Continue the news article about microcredit for the world's poorest, starting right after its last sentence.

*Document passage*
***
Debate Stirs Over Tiny Loans for World's Poorest
By CELIA W. DUGGER (NYT) 1580 words
Published: April 29, 2004
GORMA, Bangladesh - Nearly every woman in this village seems to have
gotten tiny loans to invest in a miniature business.
None has made better use of the cash than Firoza Akhter, a shrewd, flinty
young mother who put her profits from four loans into cows, goats, land, a
sturdy house and private tutors for her daughter. ''I can make money out
of anything,'' she boasted in her wheezy voice, a gold, flower-shaped stud
glinting in her nose. Hers is a shining success story for microcredit.
But while she came from humble origins, she was not among the poorest of
the poor. Like many of the 50 million people who take part in microcredit
programs, she hovered at the upper fringe of poverty.
Today there is a growing push for the nonprofit groups and banks that run
such programs to reach deeper into the ranks of the poor, though there is
little rigorous evidence juding whether the very poor benefit from
microcredit, economists say.
***
*Dataset excerpts*

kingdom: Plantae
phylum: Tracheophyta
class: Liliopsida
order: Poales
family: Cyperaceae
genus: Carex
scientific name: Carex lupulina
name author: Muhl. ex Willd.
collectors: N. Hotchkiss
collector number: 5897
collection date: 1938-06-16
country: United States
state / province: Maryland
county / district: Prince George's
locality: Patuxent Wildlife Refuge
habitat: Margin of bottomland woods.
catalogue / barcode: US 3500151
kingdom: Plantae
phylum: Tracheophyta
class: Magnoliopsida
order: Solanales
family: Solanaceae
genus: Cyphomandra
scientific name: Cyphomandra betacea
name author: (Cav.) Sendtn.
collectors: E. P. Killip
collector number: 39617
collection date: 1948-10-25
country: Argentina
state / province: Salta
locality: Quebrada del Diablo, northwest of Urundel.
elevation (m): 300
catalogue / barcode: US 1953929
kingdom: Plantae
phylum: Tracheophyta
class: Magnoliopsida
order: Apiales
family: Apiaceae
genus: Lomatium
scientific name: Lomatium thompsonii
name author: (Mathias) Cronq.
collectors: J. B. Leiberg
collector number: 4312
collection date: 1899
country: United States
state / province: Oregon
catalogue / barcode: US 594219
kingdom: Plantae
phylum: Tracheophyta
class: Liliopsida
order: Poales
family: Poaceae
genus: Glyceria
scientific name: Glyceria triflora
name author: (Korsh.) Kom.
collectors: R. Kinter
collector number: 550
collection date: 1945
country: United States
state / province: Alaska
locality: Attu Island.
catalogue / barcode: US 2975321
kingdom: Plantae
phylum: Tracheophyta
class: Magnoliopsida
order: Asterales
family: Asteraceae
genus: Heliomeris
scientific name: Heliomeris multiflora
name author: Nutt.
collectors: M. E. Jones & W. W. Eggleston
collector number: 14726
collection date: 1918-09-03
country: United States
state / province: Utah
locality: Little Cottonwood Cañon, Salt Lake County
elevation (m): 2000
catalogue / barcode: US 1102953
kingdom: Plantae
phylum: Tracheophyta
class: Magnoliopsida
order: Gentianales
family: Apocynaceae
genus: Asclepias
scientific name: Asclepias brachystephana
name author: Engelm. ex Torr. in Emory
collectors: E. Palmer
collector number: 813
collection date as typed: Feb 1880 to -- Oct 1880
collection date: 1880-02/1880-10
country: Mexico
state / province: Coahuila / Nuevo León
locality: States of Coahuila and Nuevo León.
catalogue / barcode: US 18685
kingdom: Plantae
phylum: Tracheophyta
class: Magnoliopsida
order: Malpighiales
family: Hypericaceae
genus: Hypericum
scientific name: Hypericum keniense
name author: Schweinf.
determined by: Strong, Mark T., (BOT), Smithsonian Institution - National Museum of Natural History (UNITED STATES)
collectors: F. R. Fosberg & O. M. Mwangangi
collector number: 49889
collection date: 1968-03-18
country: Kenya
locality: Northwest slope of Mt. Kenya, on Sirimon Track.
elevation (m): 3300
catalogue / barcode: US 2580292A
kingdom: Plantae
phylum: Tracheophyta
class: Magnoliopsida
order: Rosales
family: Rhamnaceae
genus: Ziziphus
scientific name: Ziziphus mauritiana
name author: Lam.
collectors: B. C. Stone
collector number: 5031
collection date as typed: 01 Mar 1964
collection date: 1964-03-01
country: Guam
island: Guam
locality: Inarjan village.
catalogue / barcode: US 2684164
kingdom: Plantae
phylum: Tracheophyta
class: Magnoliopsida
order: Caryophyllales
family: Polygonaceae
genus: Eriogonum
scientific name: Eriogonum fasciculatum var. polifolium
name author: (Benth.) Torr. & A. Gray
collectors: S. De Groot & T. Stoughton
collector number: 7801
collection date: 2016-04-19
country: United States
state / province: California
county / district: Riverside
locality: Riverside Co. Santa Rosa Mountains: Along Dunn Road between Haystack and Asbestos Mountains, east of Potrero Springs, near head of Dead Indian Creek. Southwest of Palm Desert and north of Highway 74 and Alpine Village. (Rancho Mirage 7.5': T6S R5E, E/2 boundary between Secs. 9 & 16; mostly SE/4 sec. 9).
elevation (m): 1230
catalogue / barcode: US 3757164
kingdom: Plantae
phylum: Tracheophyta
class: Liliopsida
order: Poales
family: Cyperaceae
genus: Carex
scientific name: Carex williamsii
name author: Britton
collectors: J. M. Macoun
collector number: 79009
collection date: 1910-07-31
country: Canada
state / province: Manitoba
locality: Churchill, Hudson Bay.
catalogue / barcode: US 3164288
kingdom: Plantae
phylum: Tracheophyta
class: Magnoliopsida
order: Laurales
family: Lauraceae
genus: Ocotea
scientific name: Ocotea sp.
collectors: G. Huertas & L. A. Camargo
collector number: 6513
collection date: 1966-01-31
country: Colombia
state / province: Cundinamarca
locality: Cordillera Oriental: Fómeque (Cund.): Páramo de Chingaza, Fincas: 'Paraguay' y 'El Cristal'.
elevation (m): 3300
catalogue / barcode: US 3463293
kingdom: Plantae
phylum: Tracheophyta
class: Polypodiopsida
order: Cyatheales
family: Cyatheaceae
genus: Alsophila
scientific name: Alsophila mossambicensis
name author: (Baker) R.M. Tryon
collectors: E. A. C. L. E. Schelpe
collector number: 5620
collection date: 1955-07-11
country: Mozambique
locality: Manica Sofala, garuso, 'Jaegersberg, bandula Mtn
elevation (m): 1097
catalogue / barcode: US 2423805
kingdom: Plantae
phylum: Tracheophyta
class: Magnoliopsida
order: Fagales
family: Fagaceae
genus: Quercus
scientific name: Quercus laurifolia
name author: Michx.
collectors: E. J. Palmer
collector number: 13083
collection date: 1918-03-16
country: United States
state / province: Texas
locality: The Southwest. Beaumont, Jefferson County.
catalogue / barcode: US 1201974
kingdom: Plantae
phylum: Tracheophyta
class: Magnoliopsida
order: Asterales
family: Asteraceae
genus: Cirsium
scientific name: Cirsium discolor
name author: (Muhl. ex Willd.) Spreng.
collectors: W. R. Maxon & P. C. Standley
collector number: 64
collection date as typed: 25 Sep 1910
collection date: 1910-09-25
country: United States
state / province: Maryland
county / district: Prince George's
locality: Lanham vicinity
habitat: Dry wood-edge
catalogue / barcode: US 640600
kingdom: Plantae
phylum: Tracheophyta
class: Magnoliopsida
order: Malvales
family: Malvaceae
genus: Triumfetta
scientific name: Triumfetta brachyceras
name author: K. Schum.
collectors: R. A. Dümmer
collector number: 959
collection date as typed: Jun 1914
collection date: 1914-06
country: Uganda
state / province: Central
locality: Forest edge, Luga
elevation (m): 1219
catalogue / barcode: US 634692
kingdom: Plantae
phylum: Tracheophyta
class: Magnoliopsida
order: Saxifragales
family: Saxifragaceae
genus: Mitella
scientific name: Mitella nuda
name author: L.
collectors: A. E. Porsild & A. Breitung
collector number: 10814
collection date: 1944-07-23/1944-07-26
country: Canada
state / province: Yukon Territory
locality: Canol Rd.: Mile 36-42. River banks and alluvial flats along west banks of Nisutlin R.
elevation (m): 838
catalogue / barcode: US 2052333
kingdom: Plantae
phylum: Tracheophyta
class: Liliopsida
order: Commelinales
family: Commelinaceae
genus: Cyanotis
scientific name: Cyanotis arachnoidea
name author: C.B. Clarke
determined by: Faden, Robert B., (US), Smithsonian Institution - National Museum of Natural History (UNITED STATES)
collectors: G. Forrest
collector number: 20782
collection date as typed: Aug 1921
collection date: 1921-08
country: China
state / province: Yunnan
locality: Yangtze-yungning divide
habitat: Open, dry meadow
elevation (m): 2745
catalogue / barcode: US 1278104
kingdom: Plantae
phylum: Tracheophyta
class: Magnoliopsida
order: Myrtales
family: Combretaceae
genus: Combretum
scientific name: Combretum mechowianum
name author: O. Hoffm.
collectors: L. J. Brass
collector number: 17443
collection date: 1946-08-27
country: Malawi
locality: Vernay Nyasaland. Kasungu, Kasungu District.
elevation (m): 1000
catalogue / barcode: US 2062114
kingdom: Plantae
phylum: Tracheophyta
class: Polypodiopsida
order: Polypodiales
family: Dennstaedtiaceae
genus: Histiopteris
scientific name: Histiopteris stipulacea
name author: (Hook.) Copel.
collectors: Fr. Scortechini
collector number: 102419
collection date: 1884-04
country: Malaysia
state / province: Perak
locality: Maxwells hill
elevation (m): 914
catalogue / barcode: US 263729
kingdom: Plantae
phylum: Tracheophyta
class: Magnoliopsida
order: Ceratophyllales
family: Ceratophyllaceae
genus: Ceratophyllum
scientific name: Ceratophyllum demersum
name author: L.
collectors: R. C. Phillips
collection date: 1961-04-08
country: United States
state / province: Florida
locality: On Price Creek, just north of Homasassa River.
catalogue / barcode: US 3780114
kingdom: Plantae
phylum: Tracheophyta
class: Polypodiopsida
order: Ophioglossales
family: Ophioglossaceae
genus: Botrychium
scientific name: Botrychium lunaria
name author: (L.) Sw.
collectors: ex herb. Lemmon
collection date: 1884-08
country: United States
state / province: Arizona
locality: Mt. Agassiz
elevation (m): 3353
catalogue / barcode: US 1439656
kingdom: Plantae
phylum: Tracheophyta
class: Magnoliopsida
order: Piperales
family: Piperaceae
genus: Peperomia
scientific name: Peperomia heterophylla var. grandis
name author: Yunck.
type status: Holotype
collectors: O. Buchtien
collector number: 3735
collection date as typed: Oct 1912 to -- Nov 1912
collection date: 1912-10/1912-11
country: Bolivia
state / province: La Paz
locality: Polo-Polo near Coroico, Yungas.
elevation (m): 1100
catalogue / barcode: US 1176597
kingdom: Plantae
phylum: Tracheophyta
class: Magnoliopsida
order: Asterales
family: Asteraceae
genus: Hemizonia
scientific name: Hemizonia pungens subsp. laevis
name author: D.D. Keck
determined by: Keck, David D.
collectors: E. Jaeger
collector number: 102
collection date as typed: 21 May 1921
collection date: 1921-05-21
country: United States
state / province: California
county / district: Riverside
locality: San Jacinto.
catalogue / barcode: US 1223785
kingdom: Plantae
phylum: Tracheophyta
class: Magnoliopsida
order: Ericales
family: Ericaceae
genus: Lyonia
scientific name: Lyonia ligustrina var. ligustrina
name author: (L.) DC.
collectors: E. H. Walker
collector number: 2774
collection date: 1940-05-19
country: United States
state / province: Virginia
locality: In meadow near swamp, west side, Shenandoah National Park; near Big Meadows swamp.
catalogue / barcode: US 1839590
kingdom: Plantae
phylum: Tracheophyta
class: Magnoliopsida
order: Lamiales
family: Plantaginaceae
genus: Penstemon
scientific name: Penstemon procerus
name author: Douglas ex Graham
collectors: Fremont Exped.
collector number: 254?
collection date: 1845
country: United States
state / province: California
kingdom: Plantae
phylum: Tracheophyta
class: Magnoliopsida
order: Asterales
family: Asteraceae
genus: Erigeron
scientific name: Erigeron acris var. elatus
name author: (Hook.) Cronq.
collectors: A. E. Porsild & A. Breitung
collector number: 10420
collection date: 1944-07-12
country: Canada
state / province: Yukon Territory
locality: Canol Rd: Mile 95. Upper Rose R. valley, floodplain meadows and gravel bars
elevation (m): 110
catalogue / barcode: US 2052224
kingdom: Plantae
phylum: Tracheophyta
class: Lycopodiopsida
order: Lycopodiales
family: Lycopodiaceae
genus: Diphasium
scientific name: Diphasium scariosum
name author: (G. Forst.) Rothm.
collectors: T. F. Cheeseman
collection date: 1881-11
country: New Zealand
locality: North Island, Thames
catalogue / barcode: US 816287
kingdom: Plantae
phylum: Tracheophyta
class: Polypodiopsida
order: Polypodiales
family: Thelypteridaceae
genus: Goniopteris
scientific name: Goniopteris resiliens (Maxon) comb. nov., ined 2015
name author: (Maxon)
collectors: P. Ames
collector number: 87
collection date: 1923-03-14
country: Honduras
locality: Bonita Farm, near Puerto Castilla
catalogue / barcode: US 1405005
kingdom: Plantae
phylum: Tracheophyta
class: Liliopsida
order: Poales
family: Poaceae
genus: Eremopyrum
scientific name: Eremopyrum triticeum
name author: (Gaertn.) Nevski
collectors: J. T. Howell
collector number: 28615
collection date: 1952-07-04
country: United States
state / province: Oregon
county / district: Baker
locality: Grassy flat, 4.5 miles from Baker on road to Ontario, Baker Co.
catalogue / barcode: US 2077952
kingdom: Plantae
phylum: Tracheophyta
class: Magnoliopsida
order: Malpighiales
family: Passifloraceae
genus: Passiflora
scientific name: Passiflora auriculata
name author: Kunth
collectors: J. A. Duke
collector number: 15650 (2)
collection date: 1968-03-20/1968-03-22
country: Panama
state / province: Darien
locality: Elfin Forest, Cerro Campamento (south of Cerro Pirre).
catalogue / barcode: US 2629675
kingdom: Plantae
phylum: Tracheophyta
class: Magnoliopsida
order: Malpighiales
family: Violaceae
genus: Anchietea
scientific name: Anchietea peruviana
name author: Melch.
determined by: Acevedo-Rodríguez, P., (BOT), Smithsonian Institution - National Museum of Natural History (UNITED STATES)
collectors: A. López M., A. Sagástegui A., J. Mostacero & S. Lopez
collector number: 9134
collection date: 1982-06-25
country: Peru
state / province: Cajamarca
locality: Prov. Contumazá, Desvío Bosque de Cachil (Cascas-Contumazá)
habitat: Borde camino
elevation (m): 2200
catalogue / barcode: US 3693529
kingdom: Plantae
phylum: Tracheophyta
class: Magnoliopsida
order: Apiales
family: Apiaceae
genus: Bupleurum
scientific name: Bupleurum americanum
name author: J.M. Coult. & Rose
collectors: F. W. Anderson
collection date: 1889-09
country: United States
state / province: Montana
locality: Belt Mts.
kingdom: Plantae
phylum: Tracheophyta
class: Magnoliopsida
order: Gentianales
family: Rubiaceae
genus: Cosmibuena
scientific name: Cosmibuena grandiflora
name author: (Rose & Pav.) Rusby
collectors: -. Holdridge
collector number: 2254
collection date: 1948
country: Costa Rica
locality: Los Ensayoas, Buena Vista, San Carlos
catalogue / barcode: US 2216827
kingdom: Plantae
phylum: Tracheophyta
***
*Result for this task*
Since 1988, the United States Congress has appropriated $2 billion for
such programs. In new rules to take effect next year, it has put teeth
into a requirement that half of American aid for these loans -- defined as
$1,000 or less in Europe and Eurasia, $400 or less in Latin America and
$300 or less in the rest of the world -- go to the very poor living on
less than $1 a day.
The new rules have stirred strong opposition from other donors and a range
of microfinance institutions, which contend that the industry may grow
faster and ultimately help more very poor people by aiming at a wider pool
that ranges from people who are struggling but not poor to those much
further down the economic ladder.
''This limbo dance to serve the poorest is a distraction from a much
broader issue of trying to reach a billion people who have no access to
credit or a safe place to save their money,'' said Elizabeth Littlefield,
a former managing director at J. P. Morgan who now heads the Consultative
Group to Assist the Poor, an association of donors.
Researchers for this country's largest microlender, the Bangladesh Rural
Action Committee, or BRAC, have found that people near the poverty line
are the main users of microfinance and are more likely to get more and
bigger loans and build successful microenterprises.
By contrast, BRAC has found that the very poor are more likely to drop out
of microcredit programs.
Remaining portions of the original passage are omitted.